Ada dua pembangkit yaitu di Bengkok (3x1050 KW) danDago (1x 700 KW). Di sisi lain, terdapat masalah di sepanjang aliran sungaiCikapundung terutama di bagian hilir, meliputi Kota Bandung yang dipenuhi pemukiman, perdagangan, dan lain-lain yang memanfaatkan fungsi dari sungai tersebut.

Senandung Bahagia di Cikapundung

Selain bercerita soal pemanfaatan Sungai Cikapundung, Alex juga bercerita tentang masa lalu Cikapundung yang menanggalkan memori indah. Salah satunya dalam memoar Us Tiarsa yakni 'Basa Bandung Halimun', Alex menceritakan dalam memoar itu Us Tiarsa menuliskan pengalamannya saat berenang di Sungai Cikapundung.

"Cerita saat kecil yang berenang di kawasan Kebonkawung, Babakanciamis, kawasan dekat dengan pabrik KINA. Dia menunjukkan tempat-tempat yang aman untuk anak kecil berenang, tempat yang bahaya karena terlalu dalam," ucap Alex.

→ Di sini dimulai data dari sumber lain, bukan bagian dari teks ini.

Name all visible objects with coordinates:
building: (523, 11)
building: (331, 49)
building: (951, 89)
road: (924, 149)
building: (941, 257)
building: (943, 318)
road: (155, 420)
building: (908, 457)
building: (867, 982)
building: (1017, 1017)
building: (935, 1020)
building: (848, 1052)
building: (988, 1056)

Alex mengungkapkan dalam memoar itu menceritakan tentang pemanfaatan Sungai Cikapundung di kawasan Tamansari, Babakanciamis, Wastukencana dan sekitarnya pada 1950-an. Selain dari tulisan Us Tiarsa, Alex juga menceritakan tentang kisah percintaan Inggit Garnasih dengan Haji Sanusi atau Kang Uci.

Kang Uci merupakan cinta pertama inggit Garnasih. Alex mengatakan kala itu, keluarga di sekitaran tepian Sungai Cikapundung masih memanfaatkan aliran sungai untuk kebutuhan MCK. Termasuk keluarga Inggit.

Kang Uci kerap memberikan hadiah kepada Inggit, tepatnya saat Inggit mandi di Sungai Cikapundung. Kang Uci punya cara yang unik. Mengantarkan hadiah melalui aliran sungai.

"Kang Uci mengirim hadiah menggunakan perahu, perahu yang dibuat dari buah kawista. Isi buahnya dikeruk, kemudian diisi hadiah," ucap Alex.

Inggit dan Kang Uci menikah. Kang Uci merupakan suami kedua Inggit. Begitupun sebaliknya, sebab perkawinan pertama Kang Uci kandas. Kemudian menikah dengan Inggit.

"Pada 1980-an, Sungai Cikapundung juga masih dimanfaatkan tuna wisma. Mereka yang tinggal di pinggiran sungai," ucap Alex.

Sementara itu, Agus (54) warga RW 15 Kelurahan Tamansari menggelengkan kepala saat menjelaskan soal kondisi Sungai Cikapundung yang kotor. Agus mengingat saat masih kanak-kanak. Ia kerap berenang dan masih banyak masyarakat yang memanfaatkan sungai untuk mencuci dan mandi. "1980-an masih jernih. Pas tahun 1990-an sudah mulai keruh tuh," kata Agus.

Agus menceritakan masyarakat yang awalnya air sungai bergeser ke sumur. Perubahan aktivitas ini terjadi periode 2000. Lambat laun masyarakat mulai menggunakan PDAM. "Sudah tidak ada sama sekali yang pakai sungai. Apalagi sungainya kotor. Sudah tidak bagus lah," ucap Agus.

Sungai Cikapundung yang dulu menjadi sumber kehidupan, kini berubah. Interaksi warga dengan Sungai Cikapundung tak lagi erat. Kendati demikian, Agus mengatakan warga kampung sekitar sungai aktif kerja bakti sebulan sekali.

"Ya harapannya tentu bisa jernih lagi. Tapi kayaknya sulit, soalnya sampah datang terus dari atas. Airnya juga keruh," kata Agus.